Benefits of Digital Pianos for Classical Pianists and Students
So yes, we know: A good quality grand piano or baby grand piano is essential for a serious classical pianist. However, a digital piano has some surprising uses in a classical music studio, including experimenting with voices and evaluating technique.
- Even Action: The action of a digital keyboard is so even that it reveals any irregularities in the pianist’s technique, especially in fast even passages. This is evident when the pianist records a selection, using the recording function available in most digital keyboards. Very few acoustic pianos have such even action, especially at the lower prices.

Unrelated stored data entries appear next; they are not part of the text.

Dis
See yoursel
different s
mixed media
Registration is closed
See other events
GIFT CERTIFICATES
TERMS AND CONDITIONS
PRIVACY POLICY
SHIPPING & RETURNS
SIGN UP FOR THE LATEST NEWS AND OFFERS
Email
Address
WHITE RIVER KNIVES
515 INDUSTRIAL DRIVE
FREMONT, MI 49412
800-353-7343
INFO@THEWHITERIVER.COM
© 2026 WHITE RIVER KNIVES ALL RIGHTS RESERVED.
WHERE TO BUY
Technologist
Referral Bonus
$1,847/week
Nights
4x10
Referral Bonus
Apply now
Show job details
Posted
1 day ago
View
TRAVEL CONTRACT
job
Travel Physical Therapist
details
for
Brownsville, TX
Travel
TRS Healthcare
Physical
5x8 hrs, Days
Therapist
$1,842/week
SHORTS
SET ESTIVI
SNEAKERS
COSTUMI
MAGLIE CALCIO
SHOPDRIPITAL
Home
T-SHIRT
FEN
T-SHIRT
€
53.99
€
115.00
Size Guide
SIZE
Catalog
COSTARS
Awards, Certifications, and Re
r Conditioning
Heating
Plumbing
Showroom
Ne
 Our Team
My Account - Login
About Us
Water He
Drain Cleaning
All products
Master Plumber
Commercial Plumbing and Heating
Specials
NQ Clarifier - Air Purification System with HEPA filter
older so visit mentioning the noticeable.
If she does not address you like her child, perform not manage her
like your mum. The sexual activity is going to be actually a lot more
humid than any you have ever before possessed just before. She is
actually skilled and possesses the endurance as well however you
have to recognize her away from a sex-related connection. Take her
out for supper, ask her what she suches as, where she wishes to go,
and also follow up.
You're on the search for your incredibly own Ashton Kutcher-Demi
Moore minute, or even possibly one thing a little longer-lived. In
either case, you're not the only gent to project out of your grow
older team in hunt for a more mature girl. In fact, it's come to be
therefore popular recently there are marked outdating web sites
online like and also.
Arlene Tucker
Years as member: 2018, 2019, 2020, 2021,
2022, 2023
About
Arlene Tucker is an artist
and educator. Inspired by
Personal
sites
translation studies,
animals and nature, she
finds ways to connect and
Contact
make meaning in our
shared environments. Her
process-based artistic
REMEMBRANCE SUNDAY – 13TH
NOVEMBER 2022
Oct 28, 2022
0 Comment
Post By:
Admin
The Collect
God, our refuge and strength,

- Precision: It doesn’t take as much pressure for a key to go down on a digital piano, activating the electronics that make a noise. Practicing on such a sensitive keyboard makes pianists more careful and more accurate, because it forces them to avoid sloppily hooking onto and grabbing a second note when making moves, playing chords, or handling fast technical passages.
- Playing and Practicing Duet Parts: Using the keyboard’s metronome and recording capability, the pianist can play and record one voice at a time, then play another part over it. .
- Experimenting with Sound. Try using the keyboard’s many voices. Melodic lines played by different instrument voices will suggest different ways to conceive, shape, and phrase: the phrase. A piece of music sounds very different when played by a trumpet, flute, or harpsichord.
- Voicings: Play a Bach piece using the organ voicing, the harpsichord voicing, and other piano voicings. Play a Two-part Invention using the digital piano’s split voice function, i.e.: play the piece using one instrument voice in the bass and another instrument voice in the treble.
- Composing: Keyboards can be used in tandem with computers for composing. Compositions can be played into the keyboard and notated by the computer.
- Head-phones: For young musicians, city dwellers, and those sharing living quarters with room-mates, a digital keyboard can be used for late-night practice in an apartment.
- Price and Value: A digital piano suitable for use as a classical instrument runs $1000 – $3000; sometimes more. The cheapest new acoustic uprights start at about $3000; at this price, many pianists feel that the digital keyboard plays better and gives more value.
Limitations of Digital Keyboards for Classical Pianists
The main problems with a digital keyboard are the touch and tone, including the lack of overtones.
- Action: Digital pianos lack the feel of a “real” piano. The closest most get (even with so called “weighted grand piano hammer action”) is mimicking the feel of an inexpensive upright. This makes them a poor substitute when it comes to dynamic control and voicing.
- Tone: Closely related is the problem of tones and overtones: Digital piano sounds are recorded. The recordings mimic and copy the overtones of a piano, but the overtones themselves don’t exist. In an acoustic piano, overtones sound in relation to other notes. The sounds a pianist gets on an acoustic instrument, especially when pedaling, are completely different than what is available from a digital keyboard.
- Pedaling Issues: Subtleties are lost on a digital piano. On a digital, the pedals go on or off. On an acoustic piano, there are several gradations in between.
- Heft and Weight: It’s a different experience to sit down at an acoustic piano and put true arm weight into a big concert piece. It’s difficult to put the same physicality into a lightweight instrument that moves around when it is played too hard.
The bottom line: A digital piano is not a substitute for an acoustic piano. But while digital pianos are not used in classical performances, they can be a useful addition to the classical pianist’s music room.